What you should do: What you give back must match the data below character for character.

Material supplied:

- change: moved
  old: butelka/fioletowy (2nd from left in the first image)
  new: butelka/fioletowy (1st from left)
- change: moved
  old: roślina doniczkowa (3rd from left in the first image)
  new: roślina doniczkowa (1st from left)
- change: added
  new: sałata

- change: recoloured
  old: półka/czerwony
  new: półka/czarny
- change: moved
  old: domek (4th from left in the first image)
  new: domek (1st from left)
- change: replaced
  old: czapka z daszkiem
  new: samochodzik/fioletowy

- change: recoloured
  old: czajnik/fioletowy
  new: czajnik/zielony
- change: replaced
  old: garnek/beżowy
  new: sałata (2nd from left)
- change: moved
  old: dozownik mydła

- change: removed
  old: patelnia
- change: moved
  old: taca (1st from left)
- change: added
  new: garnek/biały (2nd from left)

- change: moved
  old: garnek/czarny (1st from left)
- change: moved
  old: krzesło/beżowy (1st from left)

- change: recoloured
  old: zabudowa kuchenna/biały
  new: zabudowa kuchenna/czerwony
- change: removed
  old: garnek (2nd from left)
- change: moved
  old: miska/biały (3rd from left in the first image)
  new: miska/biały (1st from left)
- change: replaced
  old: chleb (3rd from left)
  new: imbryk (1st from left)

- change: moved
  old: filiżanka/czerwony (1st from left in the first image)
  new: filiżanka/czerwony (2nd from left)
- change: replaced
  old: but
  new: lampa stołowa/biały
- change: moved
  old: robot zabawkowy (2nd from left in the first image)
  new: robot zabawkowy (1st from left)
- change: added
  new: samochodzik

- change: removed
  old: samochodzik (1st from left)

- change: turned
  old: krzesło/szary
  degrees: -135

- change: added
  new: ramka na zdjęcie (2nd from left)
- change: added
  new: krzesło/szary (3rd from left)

Solution to this task:
- change: moved
  old: butelka/fioletowy (2nd from left in the first image)
  new: butelka/fioletowy (1st from left)
- change: moved
  old: roślina doniczkowa (3rd from left in the first image)
  new: roślina doniczkowa (1st from left)
- change: added
  new: sałata

- change: recoloured
  old: półka/czerwony
  new: półka/czarny
- change: moved
  old: domek (4th from left in the first image)
  new: domek (1st from left)
- change: replaced
  old: czapka z daszkiem
  new: samochodzik/fioletowy

- change: recoloured
  old: czajnik/fioletowy
  new: czajnik/zielony
- change: replaced
  old: garnek/beżowy
  new: sałata (2nd from left)
- change: moved
  old: dozownik mydła

- change: removed
  old: patelnia
- change: moved
  old: taca (1st from left)
- change: added
  new: garnek/biały (2nd from left)

- change: moved
  old: garnek/czarny (1st from left)
- change: moved
  old: krzesło/beżowy (1st from left)

- change: recoloured
  old: zabudowa kuchenna/biały
  new: zabudowa kuchenna/czerwony
- change: removed
  old: garnek (2nd from left)
- change: moved
  old: miska/biały (3rd from left in the first image)
  new: miska/biały (1st from left)
- change: replaced
  old: chleb (3rd from left)
  new: imbryk (1st from left)

- change: moved
  old: filiżanka/czerwony (1st from left in the first image)
  new: filiżanka/czerwony (2nd from left)
- change: replaced
  old: but
  new: lampa stołowa/biały
- change: moved
  old: robot zabawkowy (2nd from left in the first image)
  new: robot zabawkowy (1st from left)
- change: added
  new: samochodzik

- change: removed
  old: samochodzik (1st from left)

- change: turned
  old: krzesło/szary
  degrees: -135

- change: added
  new: ramka na zdjęcie (2nd from left)
- change: added
  new: krzesło/szary (3rd from left)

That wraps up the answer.